## Task statement:
Nothing left out, nothing added: return the full set of records.

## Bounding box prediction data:
★ ★ ★ ★ ★

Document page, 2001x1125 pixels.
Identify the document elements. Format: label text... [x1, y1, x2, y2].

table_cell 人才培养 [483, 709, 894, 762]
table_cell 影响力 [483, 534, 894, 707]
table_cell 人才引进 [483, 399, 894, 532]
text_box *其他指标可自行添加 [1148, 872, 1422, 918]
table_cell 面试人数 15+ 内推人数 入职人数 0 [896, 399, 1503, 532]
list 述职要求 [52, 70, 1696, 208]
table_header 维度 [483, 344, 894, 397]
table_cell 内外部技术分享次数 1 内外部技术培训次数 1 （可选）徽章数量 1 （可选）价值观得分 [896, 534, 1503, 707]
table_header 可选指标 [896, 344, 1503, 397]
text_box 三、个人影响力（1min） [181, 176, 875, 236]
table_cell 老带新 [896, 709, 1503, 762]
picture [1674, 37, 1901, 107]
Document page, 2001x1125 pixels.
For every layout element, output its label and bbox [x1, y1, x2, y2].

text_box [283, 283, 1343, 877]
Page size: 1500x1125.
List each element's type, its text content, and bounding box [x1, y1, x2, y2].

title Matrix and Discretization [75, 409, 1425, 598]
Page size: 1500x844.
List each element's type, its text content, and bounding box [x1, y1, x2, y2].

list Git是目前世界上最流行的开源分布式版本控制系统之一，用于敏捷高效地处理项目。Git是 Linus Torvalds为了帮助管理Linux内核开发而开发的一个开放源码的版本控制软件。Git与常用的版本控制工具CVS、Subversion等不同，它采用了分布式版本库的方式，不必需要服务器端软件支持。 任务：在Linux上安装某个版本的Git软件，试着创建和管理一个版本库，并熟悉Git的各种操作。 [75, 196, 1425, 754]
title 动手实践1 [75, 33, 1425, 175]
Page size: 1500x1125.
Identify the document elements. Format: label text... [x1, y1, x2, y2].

★ ★ ★ ★ ★

## Result of the task:
Document page, 2001x1125 pixels.
Identify the document elements. Format: label text... [x1, y1, x2, y2].

table_cell 人才培养 [483, 709, 894, 762]
table_cell 影响力 [483, 534, 894, 707]
table_cell 人才引进 [483, 399, 894, 532]
text_box *其他指标可自行添加 [1148, 872, 1422, 918]
table_cell 面试人数 15+ 内推人数 入职人数 0 [896, 399, 1503, 532]
list 述职要求 [52, 70, 1696, 208]
table_header 维度 [483, 344, 894, 397]
table_cell 内外部技术分享次数 1 内外部技术培训次数 1 （可选）徽章数量 1 （可选）价值观得分 [896, 534, 1503, 707]
table_header 可选指标 [896, 344, 1503, 397]
text_box 三、个人影响力（1min） [181, 176, 875, 236]
table_cell 老带新 [896, 709, 1503, 762]
picture [1674, 37, 1901, 107]
Document page, 2001x1125 pixels.
For every layout element, output its label and bbox [x1, y1, x2, y2].

text_box [283, 283, 1343, 877]
Page size: 1500x1125.
List each element's type, its text content, and bounding box [x1, y1, x2, y2].

title Matrix and Discretization [75, 409, 1425, 598]
Page size: 1500x844.
List each element's type, its text content, and bounding box [x1, y1, x2, y2].

list Git是目前世界上最流行的开源分布式版本控制系统之一，用于敏捷高效地处理项目。Git是 Linus Torvalds为了帮助管理Linux内核开发而开发的一个开放源码的版本控制软件。Git与常用的版本控制工具CVS、Subversion等不同，它采用了分布式版本库的方式，不必需要服务器端软件支持。 任务：在Linux上安装某个版本的Git软件，试着创建和管理一个版本库，并熟悉Git的各种操作。 [75, 196, 1425, 754]
title 动手实践1 [75, 33, 1425, 175]
Page size: 1500x1125.
Identify the document elements. Format: label text... [x1, y1, x2, y2].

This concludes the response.